Dietary
deficiency of selenium is a global health hazard. Supplementation
of organic selenopeptides via food crops is a relatively safe approach.
Selenopeptides with heterogeneous selenium-encoded isotopes or a poorly
fragmented peptide backbone remain unidentified in site-specific selenoproteomic
analysis. Herein, we developed the Se-Pair Search, a UniProtKB-FASTA-independent peptide-matching
strategy, exploiting the fragmentation patterns of shared peptide
backbones in selenopeptides to optimize spectral interpretation, along
with developing new selenosite assignment schemes (steps 1–3)
to standardize selenium-localization data reporting for the selenoproteome
community and thereby facilitating the discovery of unexpected selenopeptides.

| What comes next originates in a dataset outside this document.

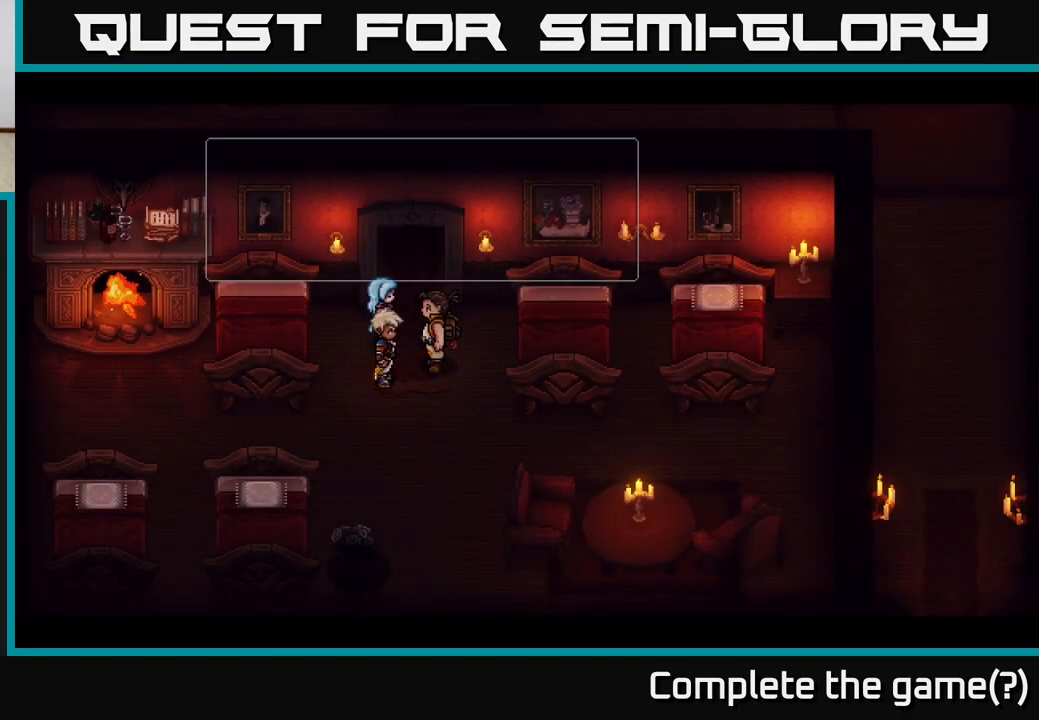
{"buttons": [], "left_stick": "center", "right_stick": "center", "events": [[267, "A", "down"], [467, "A", "up"]]}
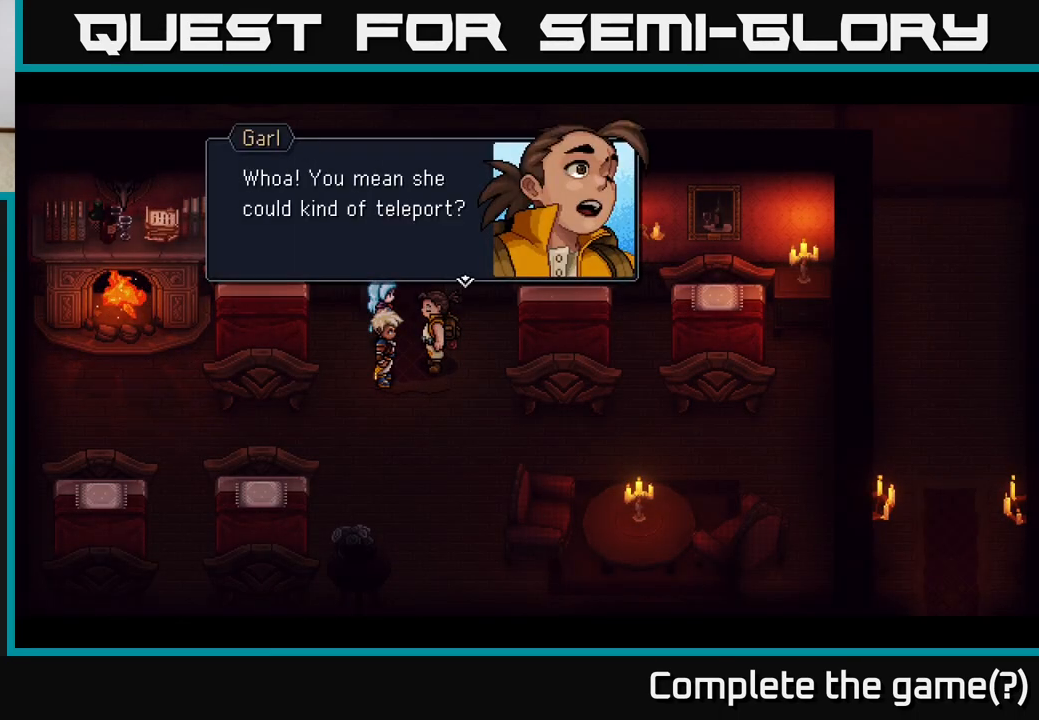
{"buttons": [], "left_stick": "center", "right_stick": "center", "events": []}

Using selenium-biofortified rice under cooking, fermentation, and
high-temperature and high-pressure processing conditions as a pyrolysis-thermolysis
dietary model, we probed the single-molecule-level kinetic evolution
of the novel selenopeptide “KKSe(M)R” with qual-quantitative
information on graph-theory-oriented localization calculations, abundance
patterns, activation energy, and rate constants at a selenoproteome-wide
scale. We ground-truth-annotated thirteen pyrolysis-thermolysis products
and inferred four pyrolysis-thermolysis pathways to characterize the
formation reactivity of the main intermediate variables of KKSe(M)R
and constructed an advanced probe-type ultrasound technique prior
to pyrolysis-thermolysis conditions for minimizing loss of KKSe(M)R
during processing. Importantly, we reveal the unappreciated pyro-excitation
diversion of KKSe(M)R at pyrolysis-thermolysis time and temperature
matrices. These findings provide pioneering theoretical guidance for
controlling dietary selenium supplementation within the safety thresholds.